Invariants of Complex Object Structures

June 22, 2010 – 6 years, 9 months ago, by eifler

Short Description

Develop a specification and verification technique for invariants of complex object structures.


class Component {
   protected /*@ spec_public @*/ Composite parent;
   protected int total = 1;
   //@ protected invariant 1 <= total;

class Composite extends Component {
   private Component[] components = new Component[5];
   private int count;
   //@ private invariant total == 1 + (\sum int i; 0 <= i && i < count; components[i].total);
   //@ requires c.parent == null;
   public void addComponent(Component c) {
      // resize array if necessary
      components[count] = c;
      c.parent = this;

   //@ requires 0 <= p;
      private /*@ helper @*/ void addToTotal(int p) {
      total += p;
      if(parent != null) { parent.addToTotal(p); }

An implementation of the Composite pattern.

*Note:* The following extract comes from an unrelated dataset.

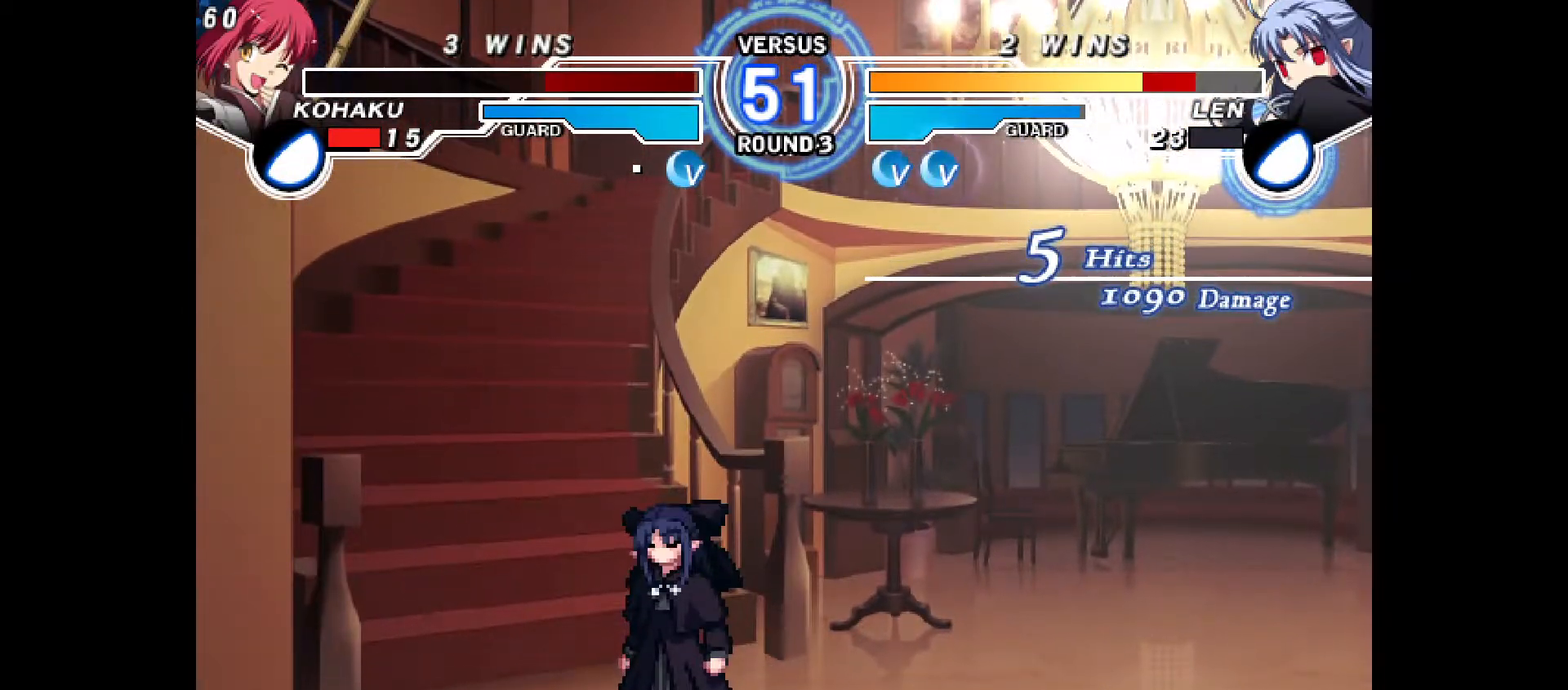
{"buttons": ["CROSS"], "events": [[83, "CROSS", "up"], [150, "CROSS", "down"], [217, "CROSS", "up"], [300, "CROSS", "down"], [367, "CROSS", "up"], [450, "CROSS", "down"]]}
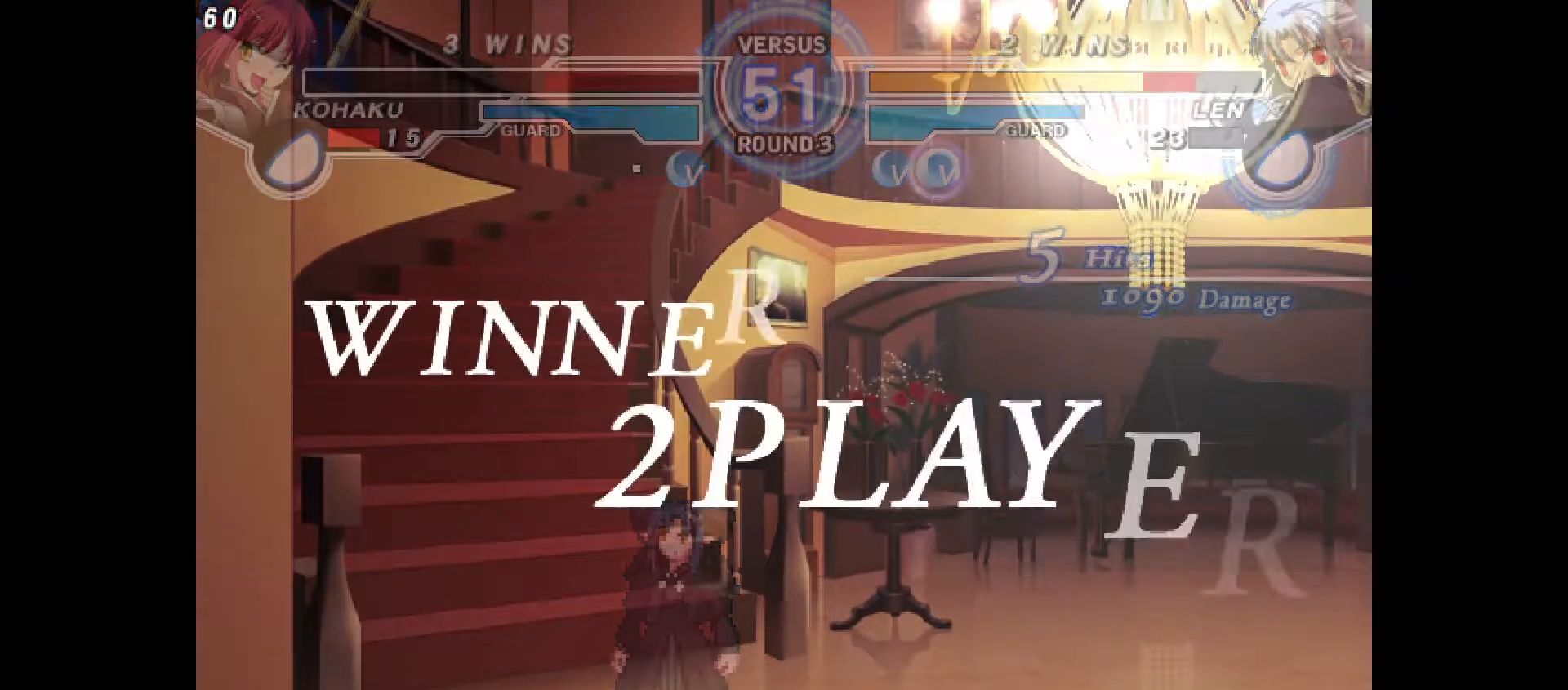
{"buttons": ["CROSS"], "events": [[33, "CROSS", "up"], [117, "CROSS", "down"], [233, "CROSS", "up"], [300, "CROSS", "down"], [400, "CROSS", "up"], [500, "CROSS", "down"]]}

As expressed by the JML invariant in Composite, the total field stores the number of (sub-)components of a component. For simplicity, we omit the invariants that express that each component is correctly linked to its parent. The invariant shown in Composite uses nsum to express the addition of all component totals. Method addToTotal is declared as helper, which means that it cannot assume and need not preserve any invariants.


Long Description

Almost all interesting data structures consist of several interacting objects. The invariant of such a data structure relates the state of several objects, which implies that modifications of these objects potentially affect the invariant. Consequently, a sound verification technique has to generate proof obligations for all methods that modify an object of the data structure to maintain the invariant.
We illustrate invariants of object structures by the implementation of the Composite Pattern in the example above. Each Composite object stores references to its direct sub-components in an array. The invariant of a Composite object x expresses that the field contains the number of components of the composite tree rooted in x. Therefore, the invariant of x depends on the state of x , the array x.components, and the state of x’s direct sub-components. Any method that modifies any of these objects potentially violates x’s invariant. Therefore, the invariant leads to proof obligations for the methods of Component and its subclasses, methods of Composite, and any method that has access to the components array. To handle the latter group of methods in a modular way, one has to employ some form of alias control to limit this group, for instance, to the methods of Composite.
The example illustrates that reasoning about invariants of object structures has to deal with the complications of subclassing and aliasing, and is, therefore, a rather difficult challenge.

Supplementary Materials

The paper by Gary T. Leavens and K. Rustan M. Leino and Peter Müller from which this challenge is taken contains some additional information including references to relevant papers related to this challenge. Some more specification and verification challenges which are also included on this site can also be found there.